Uno de los puntos más débiles del esquema teórico colapsista es el uso recurrente de la noción de «pérdida de complejidad social» como indicador del proceso catastrófico en el que estarían sumidas nuestras sociedades. Se trata de un cheque en blanco conceptual cuya indefinición permite convertir lo que sea en una señal del colapso. Porque, de nuevo, ¿qué es «complejidad social»? Así lo explicaba Eduardo García: «Tanto la oruga como la mariposa son dos sistemas complejos. Pero ¿cuál es más complejo? En mi opinión, la respuesta dependerá de qué variables utilicemos para definir un sistema como más o menos complejo. Si damos relevancia a variables cuantitativas del tipo del peso o el balance de calorías, la oruga será más compleja que la mariposa. Pero si nos fijamos en variables cualitativas, como la capacidad de reproducirse, la mariposa sí la tiene pero la oruga no, y esta sería por tanto menos compleja».
Una manera razonable de rebajar ese nivel de vaguedad en torno a la idea de «pérdida de complejidad social» como indicador del colapso es interpretarla como una generalización de los llamados «Estados fallidos». Se trata de un giro coherente con las hipótesis políticas colapsistas que ayuda a clarificar el debate. Los procesos de derrumbe relativamente rápido de la capacidad regulatoria del Estado, bien fragmentándose en unidades estatales más pequeñas, bien disgregándose en núcleos de poder locales o regionales que no logran administrar el monopolio de la violencia de sus territorios (mafias, señores de la guerra) no son, en absoluto, ajenos a la historia contemporánea del mundo. Además, pensar el colapso en términos de colapso del Estado nos ofrece un criterio analítico que sirve para evaluar comparativamente distintas turbulencias políticas. Dada la centralidad del Estado en las sociedades modernas, su descomposición casa bien con la imagen intuitiva del colapso como ese momento en el que, en palabras de Yves Cochet, «la población no puede cubrir sus necesidades básicas».
Pero, sobre todo, más allá de cuestiones científicas, la definición del colapso alrededor del Estado está en sintonía afectiva y estética con el tipo de imaginación política que moviliza el grueso del colapsismo: una especie de anarquismo prepper de base termodinámica. Buena parte de los colapsistas están convencidos de que la crisis ecológica nos obligará a llevar vidas más autosuficientes, comunitarias, con un fuerte componente de ruralidad y con estructuras de poder mucho más simplificadas, en las que el Estado moderno, si no llega a desaparecer del todo, sí que perderá muchísimo protagonismo. La tarea política más urgente, desde esa perspectiva, es adelantarse al colapso fortaleciendo la resiliencia local y preparándose para organizar «balsas de emergencia», «arcas de Noé» u otras metáforas parecidas.
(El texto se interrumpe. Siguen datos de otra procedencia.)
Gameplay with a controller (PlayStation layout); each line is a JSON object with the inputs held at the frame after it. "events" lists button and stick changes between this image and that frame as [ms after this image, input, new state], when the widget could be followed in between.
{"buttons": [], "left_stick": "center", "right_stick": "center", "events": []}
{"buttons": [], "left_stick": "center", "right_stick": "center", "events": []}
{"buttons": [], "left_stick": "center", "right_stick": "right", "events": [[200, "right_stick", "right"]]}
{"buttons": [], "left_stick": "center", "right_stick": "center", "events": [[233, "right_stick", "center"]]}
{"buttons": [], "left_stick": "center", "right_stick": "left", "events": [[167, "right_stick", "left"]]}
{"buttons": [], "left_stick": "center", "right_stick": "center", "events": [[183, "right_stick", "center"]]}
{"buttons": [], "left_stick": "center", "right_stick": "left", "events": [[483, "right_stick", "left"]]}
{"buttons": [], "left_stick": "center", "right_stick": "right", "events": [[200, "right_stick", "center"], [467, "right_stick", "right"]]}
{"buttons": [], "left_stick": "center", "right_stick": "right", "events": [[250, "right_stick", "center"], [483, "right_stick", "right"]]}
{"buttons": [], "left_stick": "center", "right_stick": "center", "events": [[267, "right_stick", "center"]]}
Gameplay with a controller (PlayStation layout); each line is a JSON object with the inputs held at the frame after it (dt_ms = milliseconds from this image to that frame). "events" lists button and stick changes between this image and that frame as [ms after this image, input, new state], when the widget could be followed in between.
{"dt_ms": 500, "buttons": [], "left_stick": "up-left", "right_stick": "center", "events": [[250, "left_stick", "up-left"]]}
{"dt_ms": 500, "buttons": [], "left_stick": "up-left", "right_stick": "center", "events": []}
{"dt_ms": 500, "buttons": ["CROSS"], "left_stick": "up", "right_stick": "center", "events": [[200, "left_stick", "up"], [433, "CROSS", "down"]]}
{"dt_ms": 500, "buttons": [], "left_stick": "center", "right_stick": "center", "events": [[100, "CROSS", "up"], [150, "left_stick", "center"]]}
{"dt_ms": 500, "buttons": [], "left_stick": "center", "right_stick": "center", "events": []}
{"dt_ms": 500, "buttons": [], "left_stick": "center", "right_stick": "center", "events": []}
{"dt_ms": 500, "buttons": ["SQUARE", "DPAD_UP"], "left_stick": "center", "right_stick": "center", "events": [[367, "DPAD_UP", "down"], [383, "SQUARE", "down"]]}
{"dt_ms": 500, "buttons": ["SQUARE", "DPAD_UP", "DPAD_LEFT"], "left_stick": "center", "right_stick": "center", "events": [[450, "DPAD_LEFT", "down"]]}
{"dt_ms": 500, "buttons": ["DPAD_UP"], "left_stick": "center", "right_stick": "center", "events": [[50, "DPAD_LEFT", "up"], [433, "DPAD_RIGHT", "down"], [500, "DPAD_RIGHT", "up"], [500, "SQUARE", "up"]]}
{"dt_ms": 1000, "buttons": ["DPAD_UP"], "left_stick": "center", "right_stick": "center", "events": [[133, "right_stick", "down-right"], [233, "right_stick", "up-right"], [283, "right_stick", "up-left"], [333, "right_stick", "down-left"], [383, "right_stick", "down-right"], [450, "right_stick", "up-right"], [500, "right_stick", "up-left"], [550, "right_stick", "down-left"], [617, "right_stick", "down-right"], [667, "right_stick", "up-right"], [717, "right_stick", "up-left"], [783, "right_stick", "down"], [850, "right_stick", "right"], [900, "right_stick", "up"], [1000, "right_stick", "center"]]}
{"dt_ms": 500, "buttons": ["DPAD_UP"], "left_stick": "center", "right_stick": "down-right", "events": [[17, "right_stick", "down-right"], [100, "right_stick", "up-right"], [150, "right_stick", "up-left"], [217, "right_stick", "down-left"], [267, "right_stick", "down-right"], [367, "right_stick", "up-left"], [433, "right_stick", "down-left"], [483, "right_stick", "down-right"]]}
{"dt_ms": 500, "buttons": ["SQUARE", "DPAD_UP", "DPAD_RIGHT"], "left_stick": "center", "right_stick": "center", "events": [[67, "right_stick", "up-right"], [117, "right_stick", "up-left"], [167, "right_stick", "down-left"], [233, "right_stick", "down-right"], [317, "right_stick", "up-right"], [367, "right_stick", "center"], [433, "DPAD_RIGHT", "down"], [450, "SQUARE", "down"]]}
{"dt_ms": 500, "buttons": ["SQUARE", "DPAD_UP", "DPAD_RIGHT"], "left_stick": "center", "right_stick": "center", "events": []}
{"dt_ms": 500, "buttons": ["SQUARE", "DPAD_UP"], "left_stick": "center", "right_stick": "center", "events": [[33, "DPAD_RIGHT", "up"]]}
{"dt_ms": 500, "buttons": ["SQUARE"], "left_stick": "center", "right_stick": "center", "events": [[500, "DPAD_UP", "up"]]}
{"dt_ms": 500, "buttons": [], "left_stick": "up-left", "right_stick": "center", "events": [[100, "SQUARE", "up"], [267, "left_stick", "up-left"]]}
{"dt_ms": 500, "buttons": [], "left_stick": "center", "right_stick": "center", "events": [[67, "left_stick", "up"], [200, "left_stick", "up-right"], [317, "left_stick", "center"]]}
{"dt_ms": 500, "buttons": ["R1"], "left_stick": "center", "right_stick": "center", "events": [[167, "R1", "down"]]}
Ceguera en la mirada cálida: el miedo paraliza en la carrera de fondo
El colapsismo suele entender que el rechazo que provocan sus tesis tiene que ver con la inmadurez de nuestra sociedad, con una incapacidad para aceptar racionalmente los datos científicos objetivos porque están cargados de malas noticias. Es una actitud casi pueril, pues contrasta con posiciones muy consensuales en psicología, antropología y sociología acerca de la relación entre el conocimiento y el comportamiento humano: la verdad científica tiene una capacidad movilizadora muy limitada. En cualquier sociedad, el conocimiento objetivo tiene que competir con un torrente de afectos, emociones, mitos, identidades colectivas e inercias institucionales. Y ninguna sociedad puede alcanzar un mínimo de cohesión y estabilidad institucional sin contar con un conjunto de prefiguraciones del futuro razonablemente deseables. Nuestro déficit a la hora de combinar este imperativo de horizonte de futuro con la sostenibilidad ecológica es estremecedor. Por norma general, el ecologismo mejor informado no se coloca del lado de los «sueños diurnos», como los llamaba Ernest Bloch en El principio esperanza, sino de las «pesadillas diurnas», cuando aborda problemas como la emergencia climática, el pico del petróleo o la sexta extinción masiva. Si algo define al colapsismo es haber renunciado a la esperanza como afecto político. Y si hay un momento en el que la esperanza resulta decisiva es precisamente en las erupciones sociales transformadoras: la revuelta no se alimenta solo de rabia, explotación o indignación. Necesita poder dar salida a todo el magma de dolor social acumulado a través de una rendija que vuelva creíble la apuesta, siempre peligrosa, por un mundo mejor.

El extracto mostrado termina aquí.